This plugin provides an input plugin for AWS S3 files. It reads S3 Events via SQS from your AWS account to then pull in the S3 files into Graylog for processing.
Required Graylog version: See below version table:
graylog version | s3 plugin version |
---|---|
< 2.4.0 | < 2.4.0 |
< 2.3.0 | < 2.3.0 |
2.3.x | 2.3.x |
NOTE: older versions of this plugin may work with newer versions of Graylog, we just do not make any promises.
Download the plugin
and place the .jar
file in your Graylog plugin directory. The plugin directory
is the plugins/
folder relative from your graylog-server
directory by default
and can be configured in your graylog.conf
file.
Restart graylog-server
and you are done.
Start by enabling something to write log files to S3, like FluentD (http://docs.fluentd.org/articles/out_s3):
The writer could be unique to your setup, so this is left to the reader. The log line contents can be raw text or json. No processing or extraction is done by this plugin. It is left up to you.
Create an SNS topic to write the events to, then configure S3 Events for Create and Delete to write to the SNS topic created above (remember the name of the SNS topic for later).
Navigate to the AWS SQS service (in the same region as the SNS topic) and hit Create New Queue.
You can leave all settings on their default values for now but write down the Queue Name because you will need it for the Graylog configuration later. Our recommended default value is s3-notifications.
S3 will write notifications about log files that were created or removed. Let’s subscribe the SQS queue to the S3 SNS topic you created in the first step now:
Right click on the new queue you just created and select Subscribe Queue to SNS Topic. Select the SNS topic that you configured when setting up your S3 bucket events. Hit subscribe and you are all done with the AWS configuration.
Copy the .jar
file that you received to your Graylog plugin directory which is configured in your graylog.conf
configuration file using the plugin_dir
variable.
Restart graylog-server
and you should see the new input type AWS S3 Input at System -> Inputs -> Launch new input. The required input configuration should be self-explanatory.

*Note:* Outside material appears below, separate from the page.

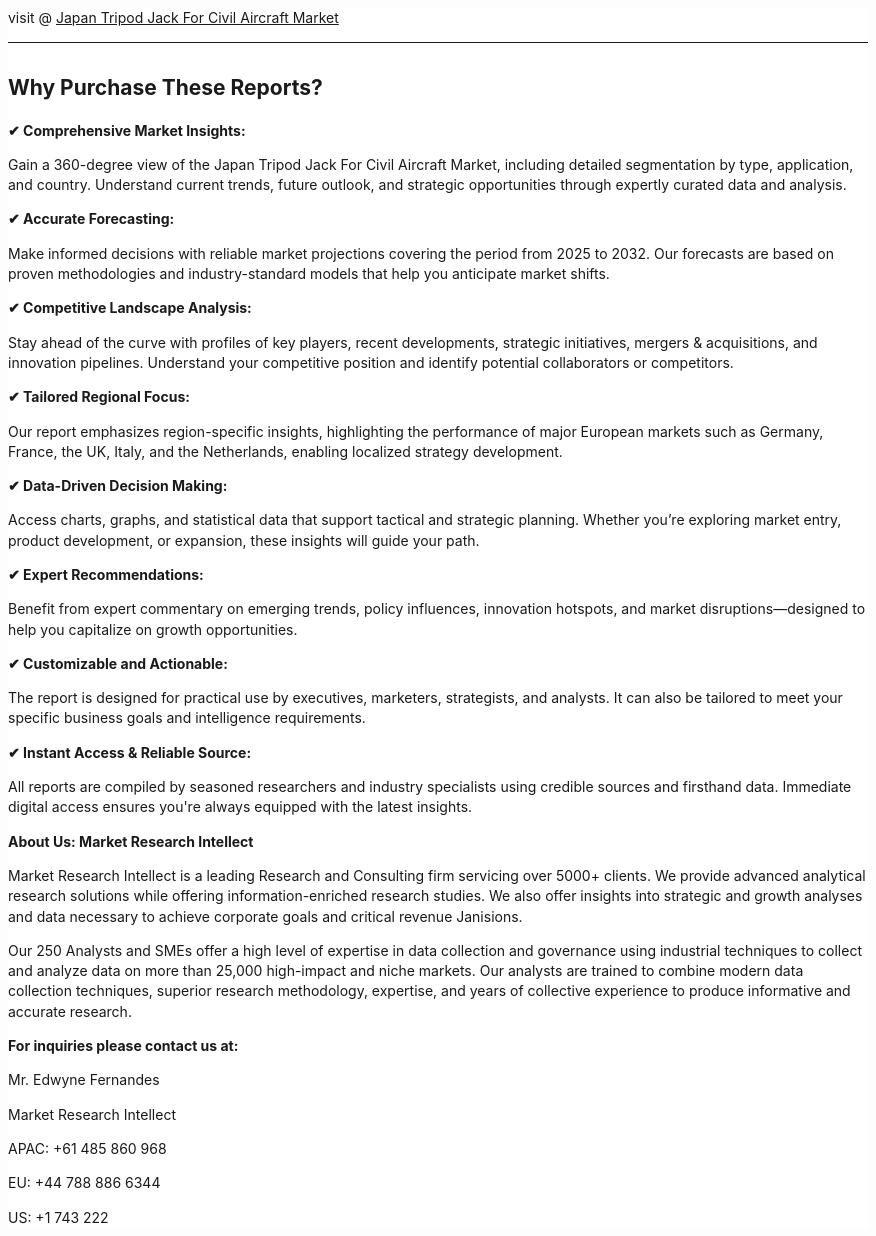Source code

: visit&nbsp;@</strong>&nbsp;</span><span class="font-[700]"><a href="https://www.marketresearchintellect.com/product/global-tripod-jack-for-civil-aircraft-market-size-and-forecast/?utm_source=Linkedin&utm_medium=019" target="_blank" data-tracking-control-name="article-ssr-frontend-pulse_little-text-block" data-tracking-will-navigate="" data-test-link="">Japan Tripod Jack For Civil Aircraft Market</a></span></p></blockquote><hr /><h2>Why Purchase These Reports?</h2><p><strong>✔ Comprehensive Market Insights:</strong></p><p>Gain a 360-degree view of the Japan Tripod Jack For Civil Aircraft Market, including detailed segmentation by type, application, and country. Understand current trends, future outlook, and strategic opportunities through expertly curated data and analysis.</p><p><strong>✔ Accurate Forecasting:</strong></p><p>Make informed decisions with reliable market projections covering the period from 2025 to 2032. Our forecasts are based on proven methodologies and industry-standard models that help you anticipate market shifts.</p><p><strong>✔ Competitive Landscape Analysis:</strong></p><p>Stay ahead of the curve with profiles of key players, recent developments, strategic initiatives, mergers &amp; acquisitions, and innovation pipelines. Understand your competitive position and identify potential collaborators or competitors.</p><p><strong>✔ Tailored Regional Focus:</strong></p><p>Our report emphasizes region-specific insights, highlighting the performance of major European markets such as Germany, France, the UK, Italy, and the Netherlands, enabling localized strategy development.</p><p><strong>✔ Data-Driven Decision Making:</strong></p><p>Access charts, graphs, and statistical data that support tactical and strategic planning. Whether you&rsquo;re exploring market entry, product development, or expansion, these insights will guide your path.</p><p><strong>✔ Expert Recommendations:</strong></p><p>Benefit from expert commentary on emerging trends, policy influences, innovation hotspots, and market disruptions&mdash;designed to help you capitalize on growth opportunities.</p><p><strong>✔ Customizable and Actionable:</strong></p><p>The report is designed for practical use by executives, marketers, strategists, and analysts. It can also be tailored to meet your specific business goals and intelligence requirements.</p><p><strong>✔ Instant Access &amp; Reliable Source:</strong></p><p>All reports are compiled by seasoned researchers and industry specialists using credible sources and firsthand data. Immediate digital access ensures you're always equipped with the latest insights.</p><p><strong><span class="font-[700]">About Us: Market Research Intellect</span></strong></p><p><span class="">Market Research Intellect is a leading Research and Consulting firm servicing over 5000+ clients. We provide advanced analytical research solutions while offering information-enriched research studies.&nbsp;</span>We also offer insights into strategic and growth analyses and data necessary to achieve corporate goals and critical revenue Janisions.</p><p><span class="">Our 250 Analysts and SMEs offer a high level of expertise in data collection and governance using industrial techniques to collect and analyze data on more than 25,000 high-impact and niche markets. Our analysts are trained to combine modern data collection techniques, superior research methodology, expertise, and years of collective experience to produce informative and accurate research.</span></p><p><strong>For inquiries please contact us at:</strong></p><p>Mr. Edwyne Fernandes</p><p>Market Research Intellect</p><p>APAC: +61 485 860 968</p><p>EU: +44 788 886 6344</p><p>US: +1 743 222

Important: The IAM user you configured in “System -> Configurations” has to have permissions to read S3 objects and delete and read notifications from SQS:
{
"Version": "2012-10-17",
"Statement": [
{
"Sid": "Stmt1411854479000",
"Effect": "Allow",
"Action": [
"s3:GetObject"
],
"Resource": [
"arn:aws:s3:::s3-logfiles/*"
]
}
]
}
{
"Version": "2012-10-17",
"Statement": [
{
"Sid": "Stmt1411834838000",
"Effect": "Allow",
"Action": [
"sqs:DeleteMessage",
"sqs:ReceiveMessage"
],
"Resource": [
"arn:aws:sqs:eu-west-1:450000000000:s3-write"
]
}
]
}
(Make sure to replace resource values with the actual ARNs of your environment)

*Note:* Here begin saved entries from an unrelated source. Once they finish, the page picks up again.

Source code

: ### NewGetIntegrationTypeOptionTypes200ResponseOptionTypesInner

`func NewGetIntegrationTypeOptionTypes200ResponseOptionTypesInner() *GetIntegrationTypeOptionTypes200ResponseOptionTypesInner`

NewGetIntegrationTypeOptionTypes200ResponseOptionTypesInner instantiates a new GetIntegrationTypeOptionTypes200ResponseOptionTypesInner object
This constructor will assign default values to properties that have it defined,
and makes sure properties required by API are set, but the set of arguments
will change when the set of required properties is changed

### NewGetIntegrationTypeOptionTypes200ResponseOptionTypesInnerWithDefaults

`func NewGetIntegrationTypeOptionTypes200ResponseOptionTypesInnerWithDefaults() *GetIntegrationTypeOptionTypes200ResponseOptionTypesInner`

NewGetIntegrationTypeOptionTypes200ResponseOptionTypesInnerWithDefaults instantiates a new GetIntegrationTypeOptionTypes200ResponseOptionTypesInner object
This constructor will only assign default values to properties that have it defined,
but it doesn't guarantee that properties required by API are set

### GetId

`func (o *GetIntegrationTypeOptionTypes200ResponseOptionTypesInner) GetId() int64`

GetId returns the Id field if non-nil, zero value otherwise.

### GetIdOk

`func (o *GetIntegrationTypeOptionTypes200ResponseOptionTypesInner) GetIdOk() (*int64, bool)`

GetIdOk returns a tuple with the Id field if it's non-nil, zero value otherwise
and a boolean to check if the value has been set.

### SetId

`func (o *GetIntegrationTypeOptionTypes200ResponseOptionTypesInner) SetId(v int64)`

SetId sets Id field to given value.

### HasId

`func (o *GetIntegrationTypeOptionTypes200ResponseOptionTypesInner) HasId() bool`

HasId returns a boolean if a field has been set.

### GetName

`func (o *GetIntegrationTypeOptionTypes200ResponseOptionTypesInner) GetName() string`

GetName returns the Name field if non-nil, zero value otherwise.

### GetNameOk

You should see your log messages coming in after launching the input. (Note that it can take a few minutes based on how frequent systems are accessing your AWS resource) You can even stop Graylog and it will catch up with all S3 log data that have been written since it was stopped when it is started again.
Now do a search in Graylog. Select “Search in all messages” and search for: source:"s3"

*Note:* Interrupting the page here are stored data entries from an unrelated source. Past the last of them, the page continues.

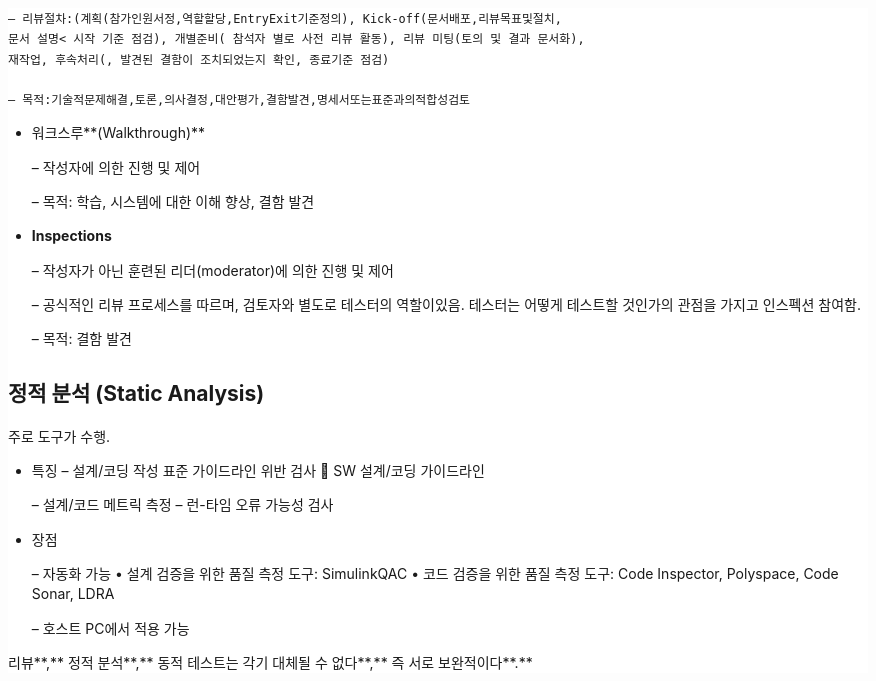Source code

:     – 리뷰절차:(계획(참가인원서정,역할할당,EntryExit기준정의), Kick-off(문서배포,리뷰목표및절치,
    문서 설명< 시작 기준 점검), 개별준비( 참석자 별로 사전 리뷰 활동), 리뷰 미팅(토의 및 결과 문서화),
    재작업, 후속처리(, 발견된 결함이 조치되었는지 확인, 종료기준 점검)

    – 목적:기술적문제해결,토론,의사결정,대안평가,결함발견,명세서또는표준과의적합성검토

- 워크스루**(Walkthrough)**

    – 작성자에 의한 진행 및 제어

    – 목적: 학습, 시스템에 대한 이해 향상, 결함 발견

- **Inspections**

    – 작성자가 아닌 훈련된 리더(moderator)에 의한 진행 및 제어

    – 공식적인 리뷰 프로세스를 따르며, 검토자와 별도로 테스터의 역할이있음. 테스터는 어떻게 테스트할 것인가의 관점을 가지고 인스펙션 참여함.

    – 목적: 결함 발견

## 정적 분석 (Static Analysis)

주로 도구가 수행.

- 특징
– 설계/코딩 작성 표준 가이드라인 위반 검사  SW 설계/코딩 가이드라인

    – 설계/코드 메트릭 측정
    – 런-타임 오류 가능성 검사

- 장점

    – 자동화 가능
    • 설계 검증을 위한 품질 측정 도구: SimulinkQAC
    • 코드 검증을 위한 품질 측정 도구: Code Inspector, Polyspace, Code Sonar, LDRA

    – 호스트 PC에서 적용 가능

리뷰**,** 정적 분석**,** 동적 테스트는 각기 대체될 수 없다**,** 즉 서로 보완적이다**.**


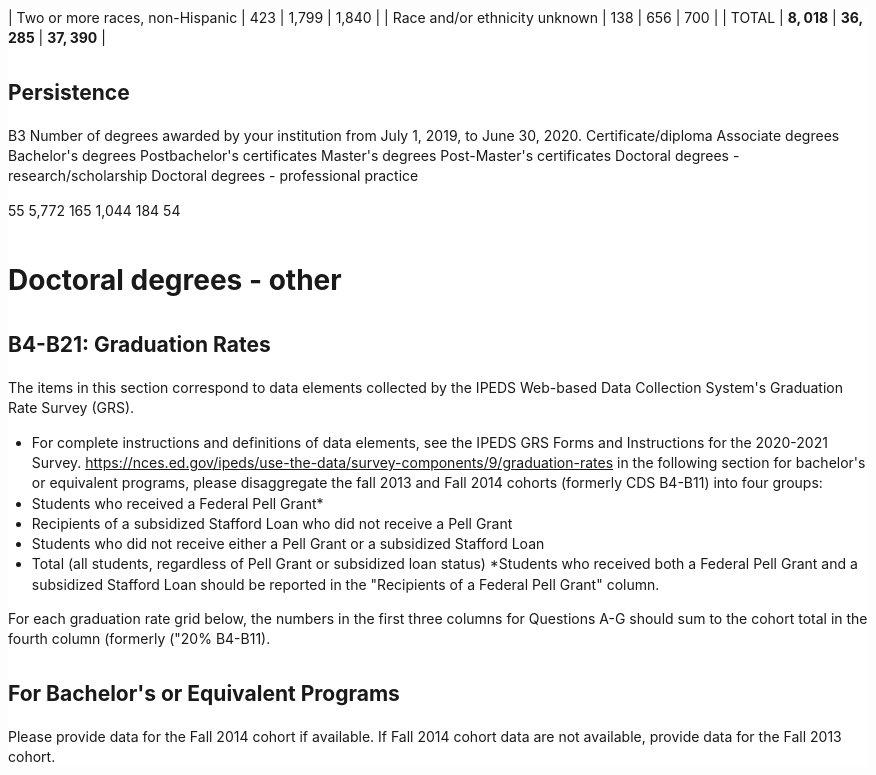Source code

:| Two or more races, non-Hispanic | 423 | 1,799 | 1,840 |
| Race and/or ethnicity unknown | 138 | 656 | 700 |
| TOTAL | $\mathbf{8 , 0 1 8}$ | $\mathbf{3 6 , 2 8 5}$ | $\mathbf{3 7 , 3 9 0}$ |

## Persistence

B3 Number of degrees awarded by your institution from July 1, 2019, to June 30, 2020.
Certificate/diploma
Associate degrees
Bachelor's degrees
Postbachelor's certificates
Master's degrees
Post-Master's certificates
Doctoral degrees -
research/scholarship
Doctoral degrees - professional practice

55
5,772
165
1,044
184
54
# Doctoral degrees - other 

## B4-B21: Graduation Rates

The items in this section correspond to data elements collected by the IPEDS Web-based Data Collection System's Graduation Rate Survey (GRS).

- For complete instructions and definitions of data elements, see the IPEDS GRS Forms and Instructions for the 2020-2021 Survey. https://nces.ed.gov/ipeds/use-the-data/survey-components/9/graduation-rates
in the following section for bachelor's or equivalent programs, please disaggregate the fall 2013 and Fall 2014 cohorts (formerly CDS B4-B11) into four groups:
- Students who received a Federal Pell Grant*
- Recipients of a subsidized Stafford Loan who did not receive a Pell Grant
- Students who did not receive either a Pell Grant or a subsidized Stafford Loan
- Total (all students, regardless of Pell Grant or subsidized loan status)
*Students who received both a Federal Pell Grant and a subsidized Stafford Loan should be reported in the "Recipients of a Federal Pell Grant" column.

For each graduation rate grid below, the numbers in the first three columns for Questions A-G should sum to the cohort total in the fourth column (formerly ("20\% B4-B11).

## For Bachelor's or Equivalent Programs

Please provide data for the Fall 2014 cohort if available. If Fall 2014 cohort data are not available, provide data for the Fall 2013 cohort.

The raw log lines in your S3 objects should show up in your search results. You can now use Extractors, Plugins, Pipeline, etc to process your raw messages.
For example, if you write json lines to your S3 files, you can use the JSON Extractor to extract all the json attributes.
This project is using Maven 3 and requires Java 8 or higher.
mvn package
to build a JAR file.mvn jdeb:jdeb
and mvn rpm:rpm
to create a DEB and RPM package respectively.We are using the maven release plugin:
$ mvn release:prepare
[...]
$ mvn release:perform
This sets the version numbers, creates a tag and pushes to GitHub. Travis CI will build the release artifacts and upload to GitHub automatically.